# new army



## gazcal (Apr 15, 2010)

hi i plan to start a new army soon so would like some help.

at the moment i have both dark elves and beastmen and have decided that i should get a 'good' army as both of mine are evil. unforntunatly i cant get a neutral army as my brother has ogres and wood elves and i am not painting hundereds of bones which rules out tomb kings.

i also dont want high elves as i have dark elves.

now im intrested in a couple of armys straight away which are empire and bretonia and against all my better jugement i can feel WoC calling me lol

now i like to have a good cc army as in my opinion that is where most battles are won or lost i also like to ave a decent magic but doesnt have to be dominating and while i would like some shooting after being beastmen i dont really want to depend on it.

oh one last thing i also like to have armys where there are lots of aternative minatures avaliable.

thanks for your help. gazcal


----------



## Wingman (Jun 27, 2011)

Go for WoC. That seems like what you want to play most I would assume.


----------



## Ratvan (Jun 20, 2011)

To me sounds like Dwarfs tick most of your your boxes with the exception of magic


----------



## olderplayer (Dec 11, 2009)

Empire and bretts both have decent shooting (at least war machines) with empire having a lot more options and stuff. Empire is not going to win in a strictly cc context (core and special infantry are slightly over-priced for 8th edition) but with mortars and cannons cutting the opponent down a bit, a lore of life lvl 4, the magic defense and buffs of arch lectors and war priests, and interesting units like steam tanks and flagellants, you won't get bored with empire and will have lots of ways to play and win. Even with a new book, I'd expect empire to be as good or better than it is now (maybe slightly cheaper rank and file core and special troops and significantly lower points costs for good heavy cav units but maybe fewer magic items and stuff for the war priests and arch lectors to play with and for the BSB and general to be equipped with). Both empire and bretts are surprisingly competitive in 8th if played right. 

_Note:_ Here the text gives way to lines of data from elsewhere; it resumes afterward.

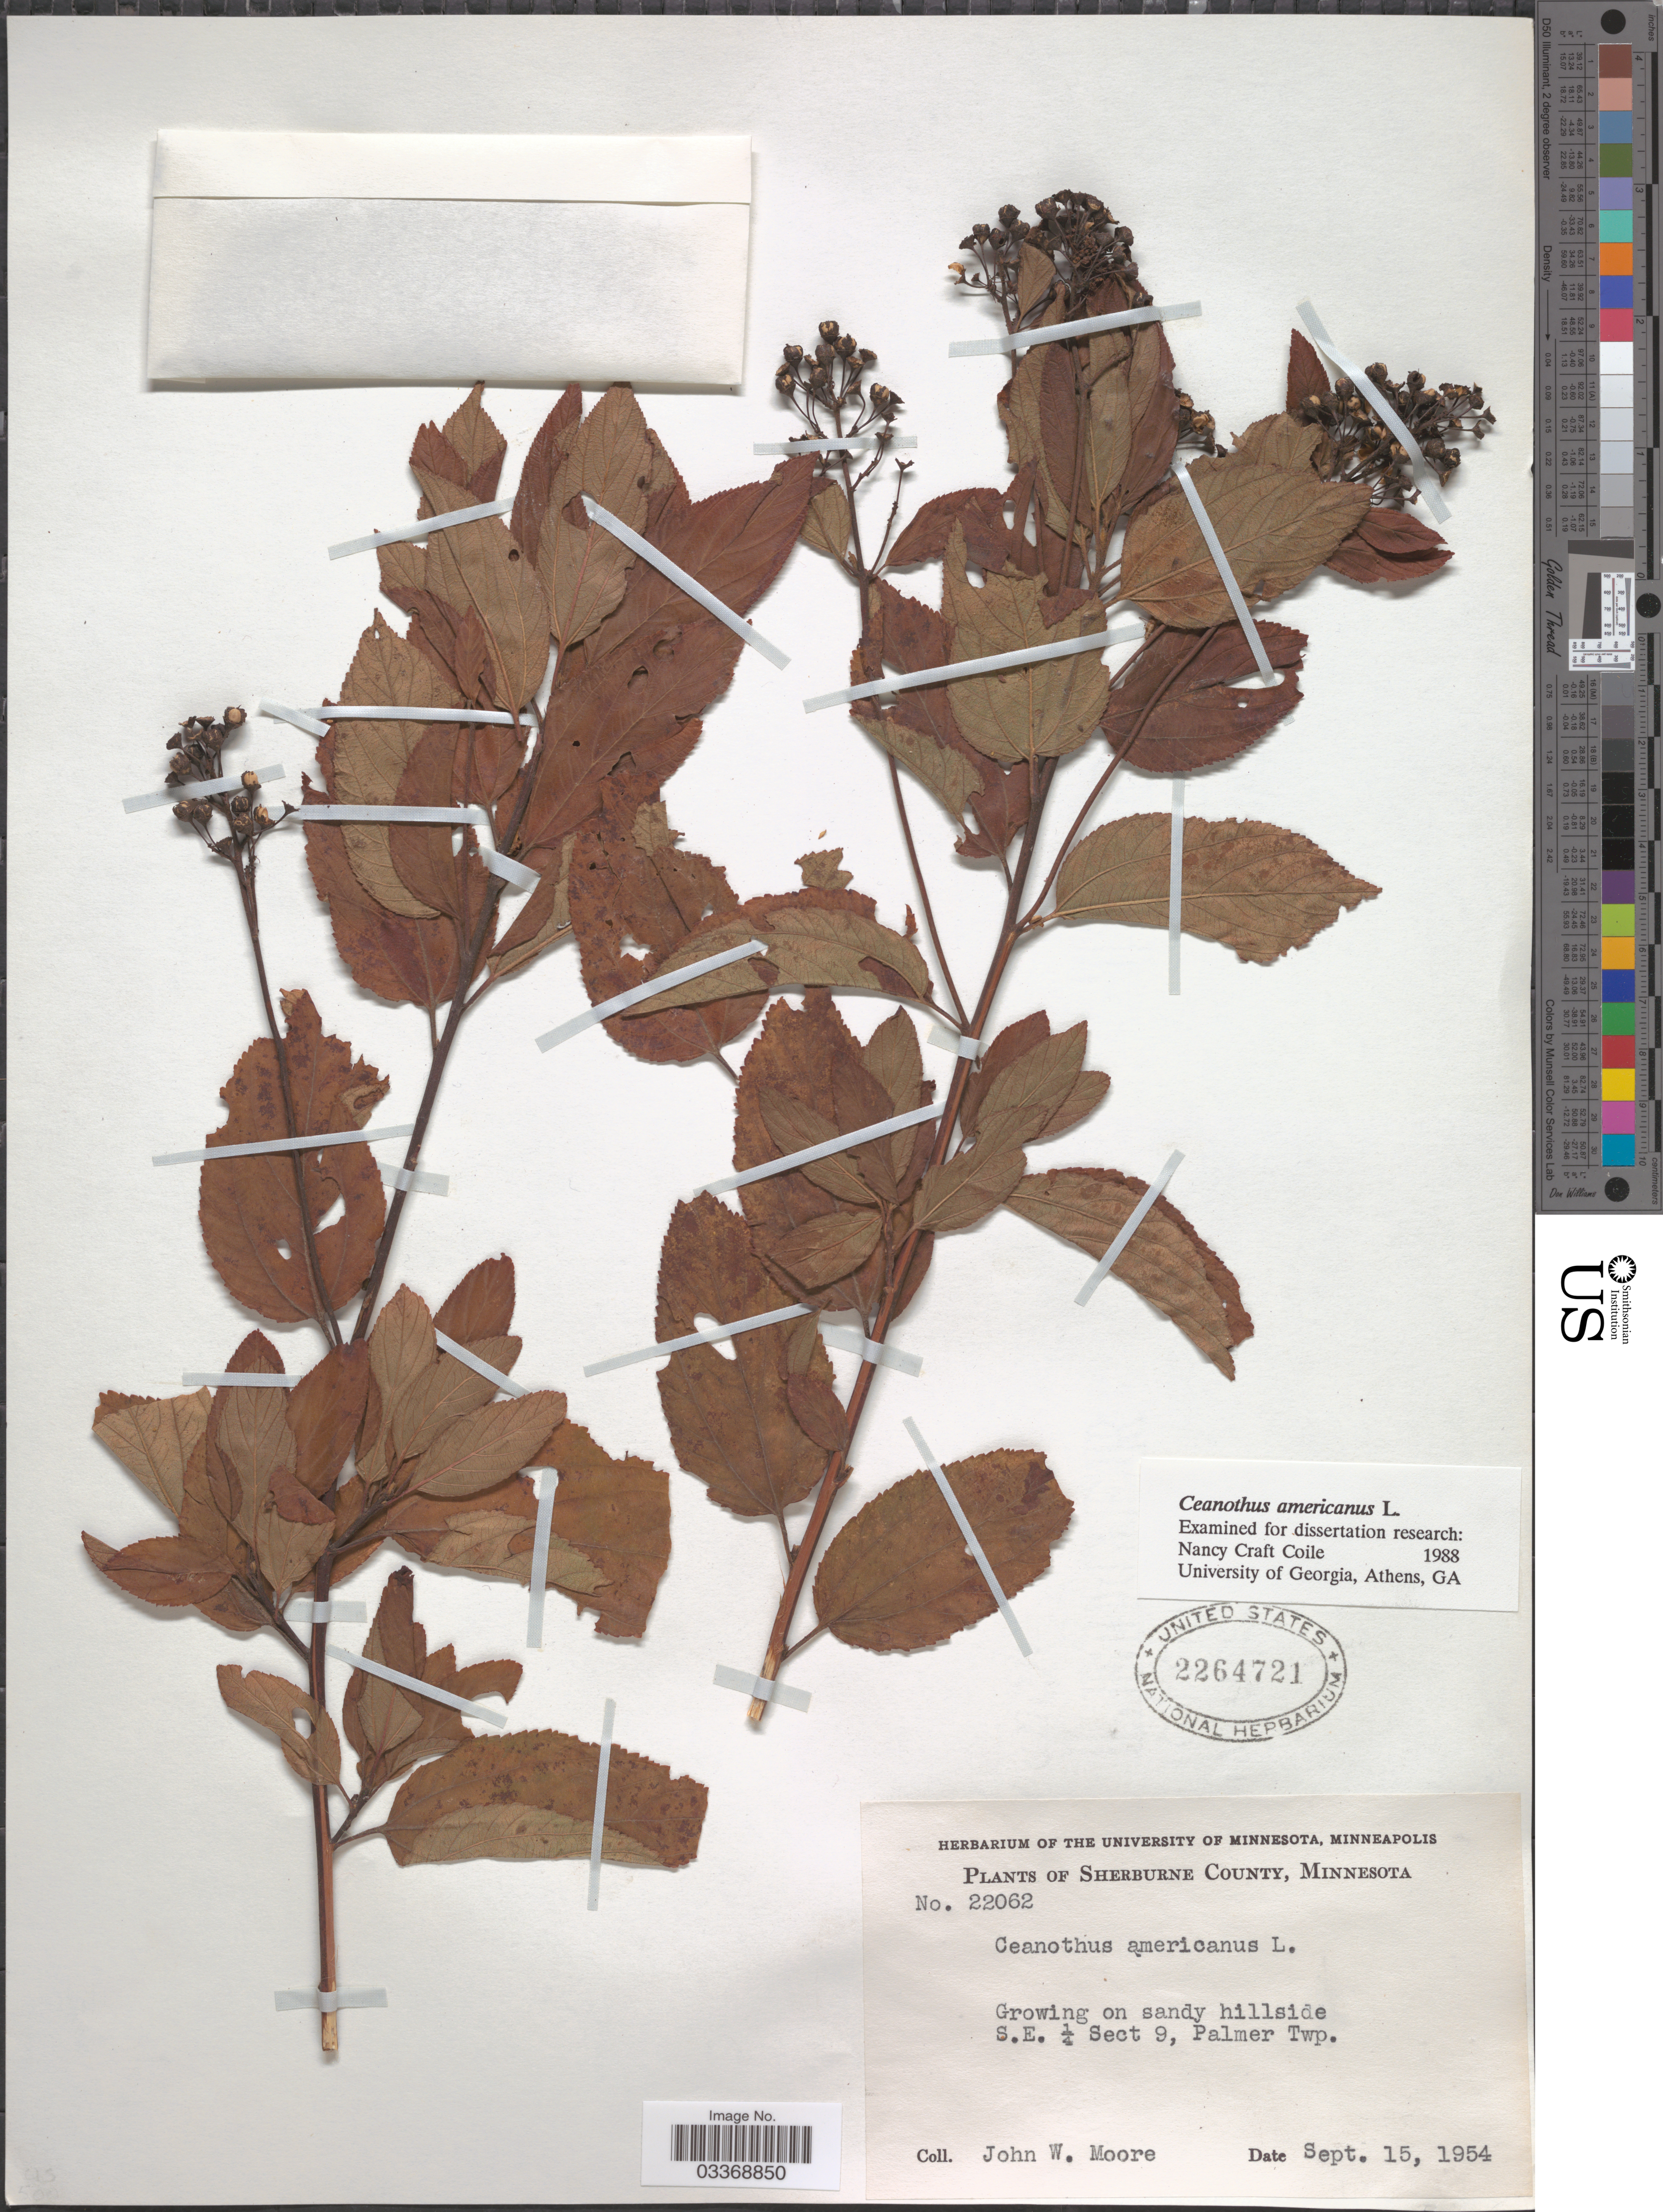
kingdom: Plantae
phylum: Tracheophyta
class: Magnoliopsida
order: Rosales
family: Rhamnaceae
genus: Ceanothus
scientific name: Ceanothus americanus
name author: L.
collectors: J. Moore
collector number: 22062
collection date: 1954-09-15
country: United States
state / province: Minnesota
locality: Sherburne County. S.E. ¼ Sect 9, Palmer Twp.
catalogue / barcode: US 2264721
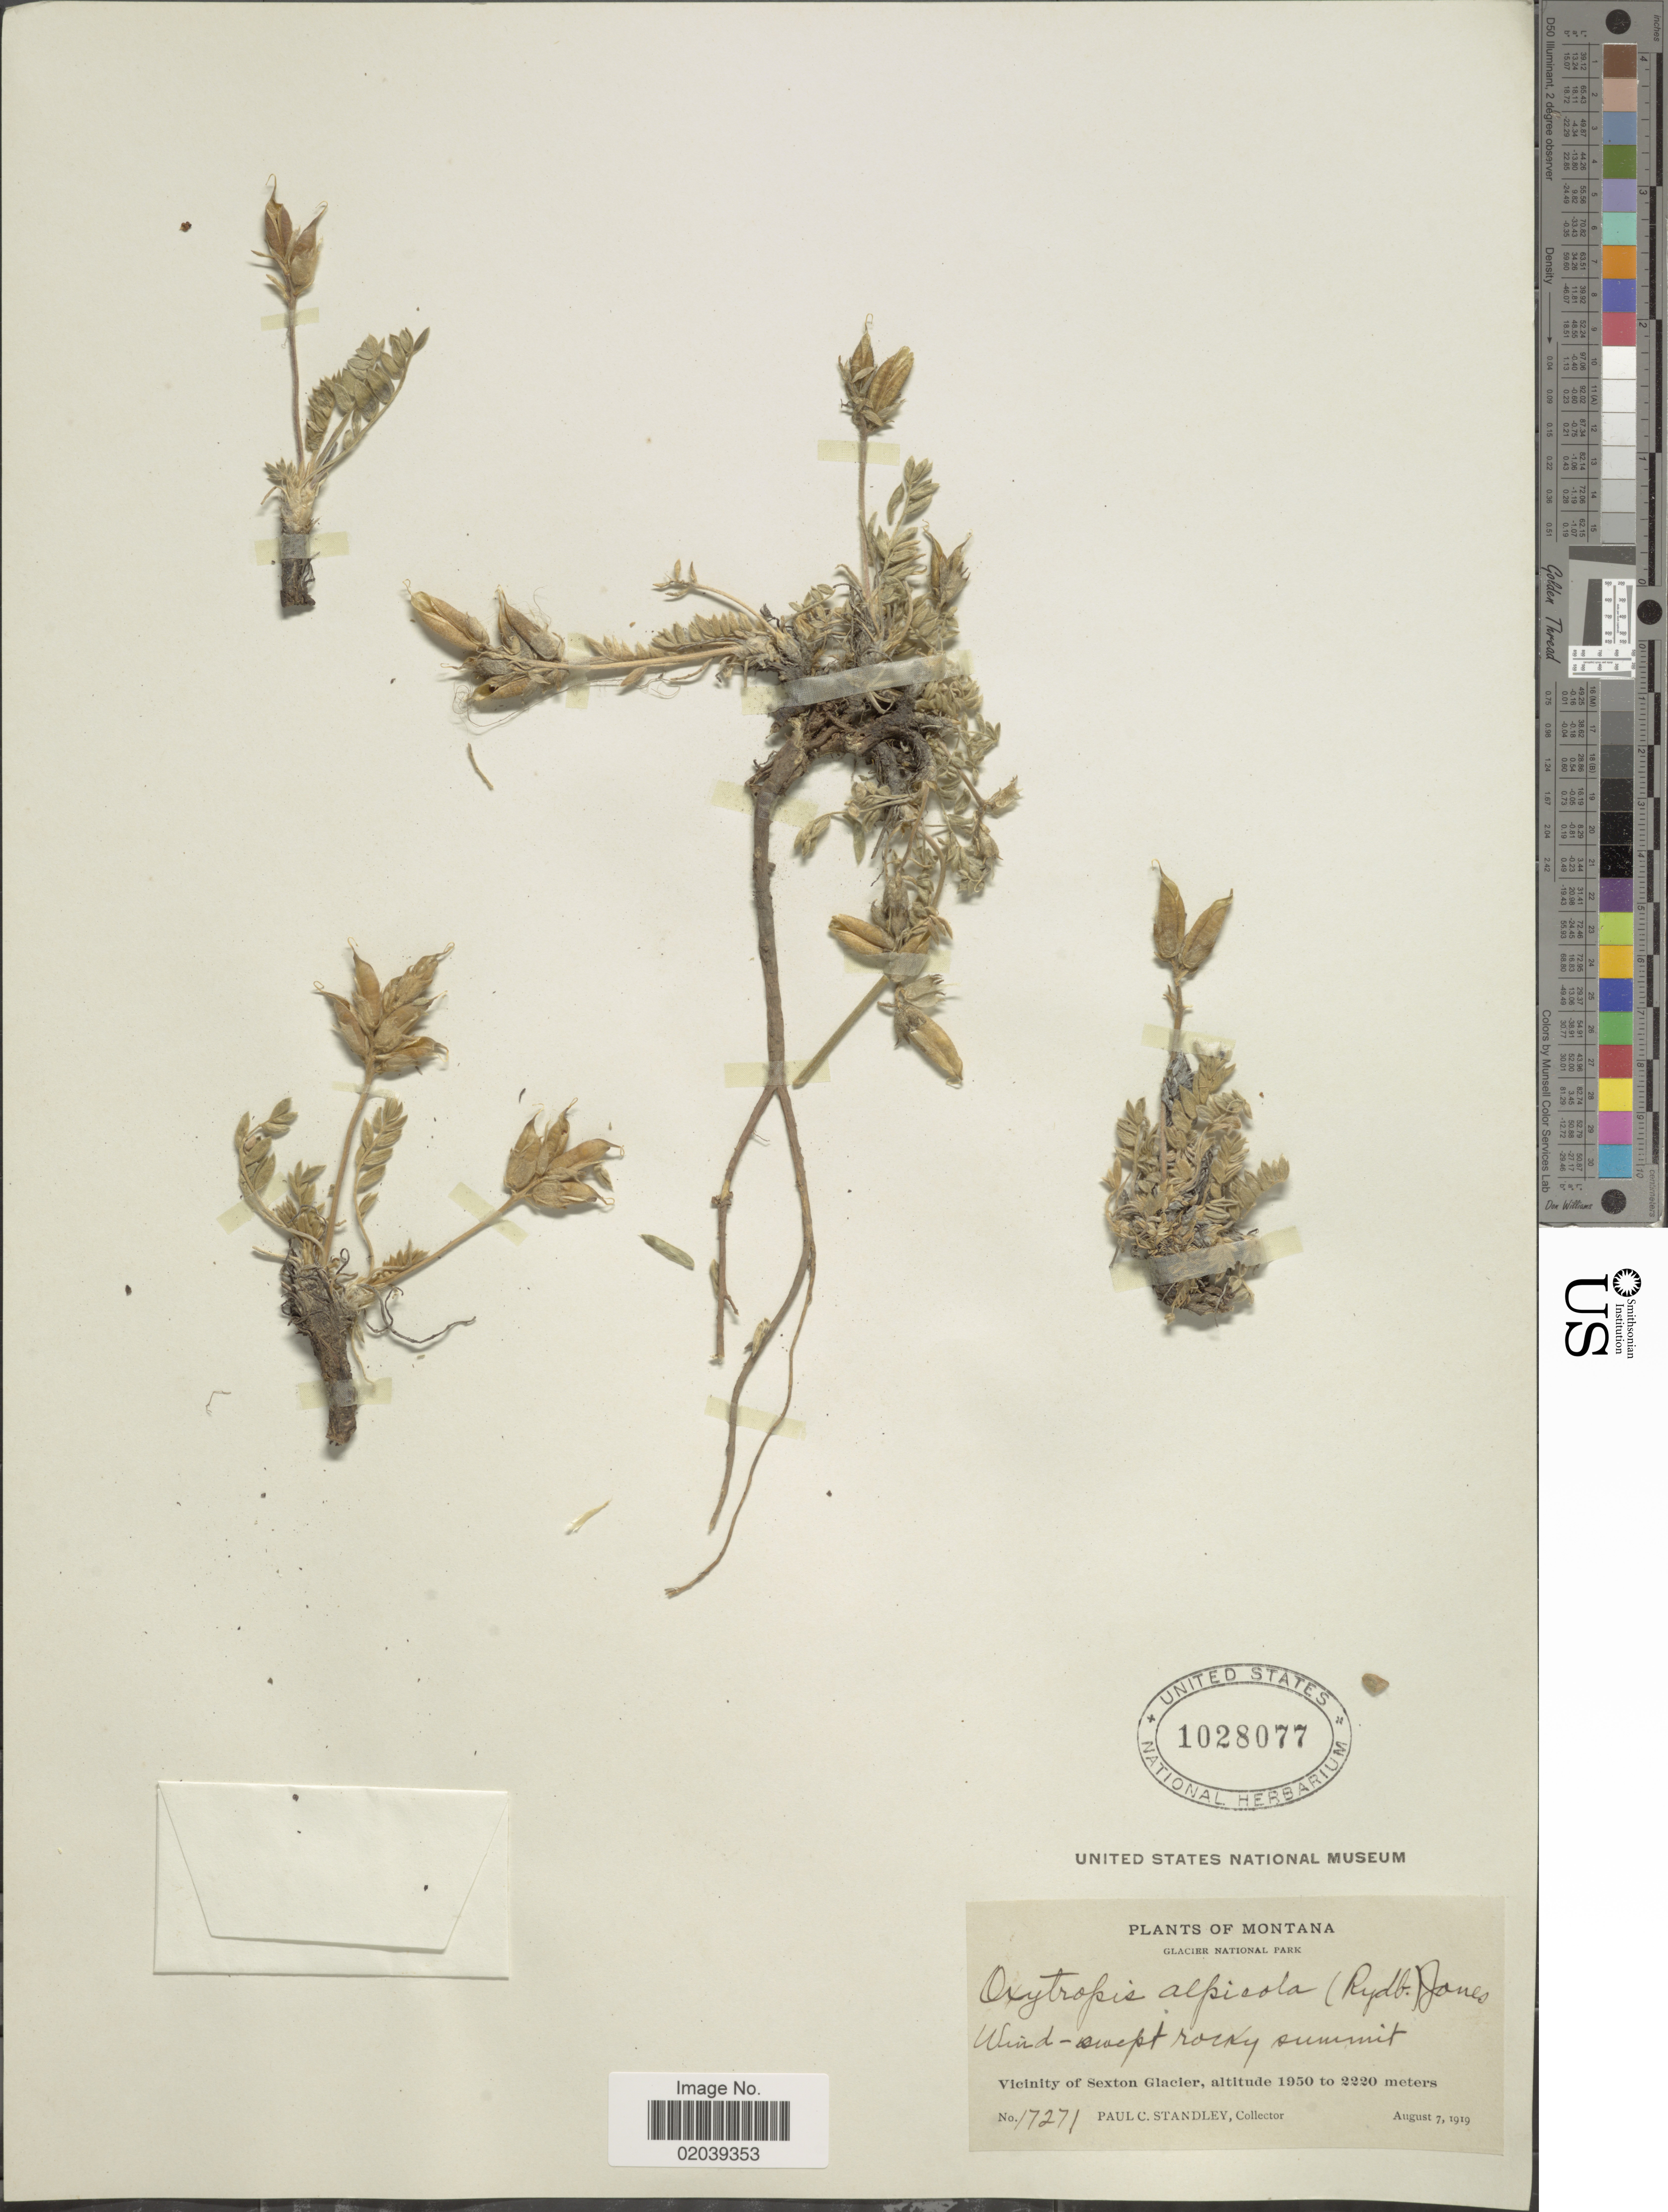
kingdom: Plantae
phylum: Tracheophyta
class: Magnoliopsida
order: Fabales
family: Fabaceae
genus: Oxytropis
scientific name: Oxytropis campestris var. cusickii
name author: (Greenm.) Barneby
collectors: P. C. Standley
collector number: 17271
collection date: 1919-08-07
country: United States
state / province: Montana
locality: Glacier National Park. Vicinity of Sexton Glacier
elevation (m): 1950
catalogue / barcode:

Frankly, dark elves are your best and most competitive options in 8th edition but you have them already. 


The other "good" army that will tick all the boxes are lizardmen and that army is a very good 8th edition army to play. They have great scout-skirmish units with poison shooting, they have march and shooting beasts in sallies that can cut down rank and file units, they have the best caster in the game for the points with decent magic defense, they have solid core and special infantry, and interesting units to play for fun like (skink-krox units) and have stegs (although stegs get shot a lot by cannons and spells these days in 8th edition). TG units are a bit pricey (rediculously overpriced by GW) but you might be able to proxy them with saurus models and some green stuff and bits.


----------



## gazcal (Apr 15, 2010)

i am leaning towards empire because of the options avalable you can do so many diffrent types of armys and there are lots of alternative models. lizards are cool but i think they have too many click to win options like dark elves do. and bretts are cool for the shear fact that i could do so a really cool themed list..

hmmm i assume with empire that everyone uses things like the steam tank am i right? if thats true then even more reason to get them as i wont be using one (if you want tanks play 40k)


----------



## Ratvan (Jun 20, 2011)

Oh I misread your post, you are interested in Brets and Empire

I don't always use a Steam Tank but they are great fun to include in an army, thankfully I have enough models (10K) to put out a variety of lists and themes with varying success, also with different paint schemes its possible to have a riot of colour on the table or one very well painted and unified force.

Empire models are quite easily and cheaply avaliable on Ebay as well at the moment so you can build up a force quickly, plus there are things like the 5th (IIRC) edition of the WHFB box where you get Orcs and Empire models for cheap


----------



## olderplayer (Dec 11, 2009)

Yes. It is not hard right now to collect empire models. The only empire model hard to get is a war alter but that can be proxied by a chariot and look better IMO than the normal war alter. I find that empire really needs two cannons and perhaps two mortars with associated master engineers to be competitive and needs the war priest and arch lector dispel dice and a lvl 4 with lore of life and maybe a lvl 2 to by fully competitive, although a lvl 4 with the prayers of sigmar from a war priest and arch lector is usually enough offensive and protective magic. There is a magic item that will allow you to carry dispel dice over to your offensive magic phase to give your magic a boost. If you run 30 flags in core with the arch lector and get off flesh to stone to make them T5, you can win a lot but otherwise you will find that the state troops and great swords just aren't quite efficient enough given their LD, S, T and points costs to win reliably in 8th edition. 

Steam tanks are pretty common but I'm seeing armies played without them and, frankly, so many people hate them that you rarely see two steam tanks in one army. The biggest thing about stanks is that they can take on and hold up that one unit your army just can't deal with.


----------